Oil, Not China, Is The Real Destroyer Of America’s Trade Balance
Courtesy of Vincent Fernando at Clusterstock
UBS’s head of Asia-Pacific economics argues that the real global trade imbalance isn’t U.S.-China, it is U.S.-oil. As shown below, current account surpluses from fuel exporting-nations have been a far larger driver of total global trade imbalances coming from emerging markets.
China’s current account surplus (in blue) has been large in recent years, as a percentage of the global economy, but it has been dwarfed by fuel exporters (in green):
Jonathan Anderson of UBS, via Caixin:
Looking at the movements from the late 1990s through 2006, when the overall U.S. deficit worsened from 2 percent of GDP to nearly 7 percent of GDP at the trough, a full three percentage points of that adjustment came from other advanced economies and from fuel imports; only two percentage points came from China and other non-fuel emerging markets.
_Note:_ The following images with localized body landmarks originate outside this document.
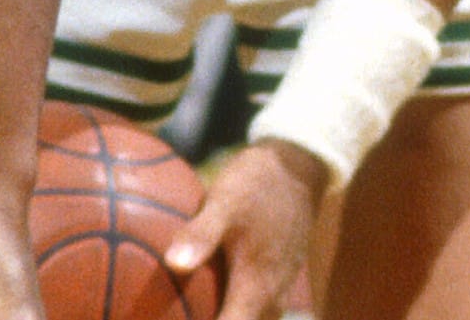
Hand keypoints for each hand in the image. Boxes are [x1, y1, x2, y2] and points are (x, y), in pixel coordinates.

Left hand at [166, 138, 327, 319]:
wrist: (297, 165)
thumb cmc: (258, 183)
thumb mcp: (226, 200)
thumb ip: (202, 234)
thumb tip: (173, 264)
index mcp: (256, 289)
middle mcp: (271, 299)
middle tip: (172, 315)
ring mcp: (276, 290)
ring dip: (223, 317)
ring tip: (187, 310)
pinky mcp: (275, 279)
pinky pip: (252, 310)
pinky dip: (230, 309)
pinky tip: (207, 298)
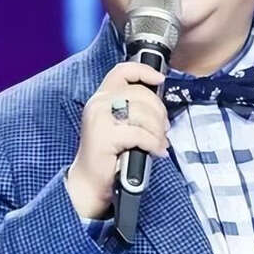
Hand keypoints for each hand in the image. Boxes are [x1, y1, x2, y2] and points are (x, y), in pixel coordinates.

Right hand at [65, 62, 169, 218]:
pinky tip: (156, 152)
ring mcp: (99, 118)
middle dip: (159, 111)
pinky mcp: (104, 136)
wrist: (89, 182)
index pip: (123, 71)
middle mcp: (98, 103)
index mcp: (102, 97)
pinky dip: (153, 143)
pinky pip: (139, 133)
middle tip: (164, 129)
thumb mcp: (119, 124)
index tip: (160, 80)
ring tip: (160, 143)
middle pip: (140, 93)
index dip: (144, 71)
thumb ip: (133, 108)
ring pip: (142, 113)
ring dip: (158, 130)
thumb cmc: (109, 155)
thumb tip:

And the recent drop in the U.S. deficit had almost nothing to do with China; again, it was oil prices and developed trade that explains the entire swing over the past 18 months.
Thus the U.S. could use a little less finger-pointing at China… and a lot less foreign oil usage… if it really wants to correct its global trade imbalance.
This is a huge argument against U.S. trade protectionism since protectionism would miss the largest cause of America’s trade deficit while only hurting U.S. export prospects by pissing off trade partners.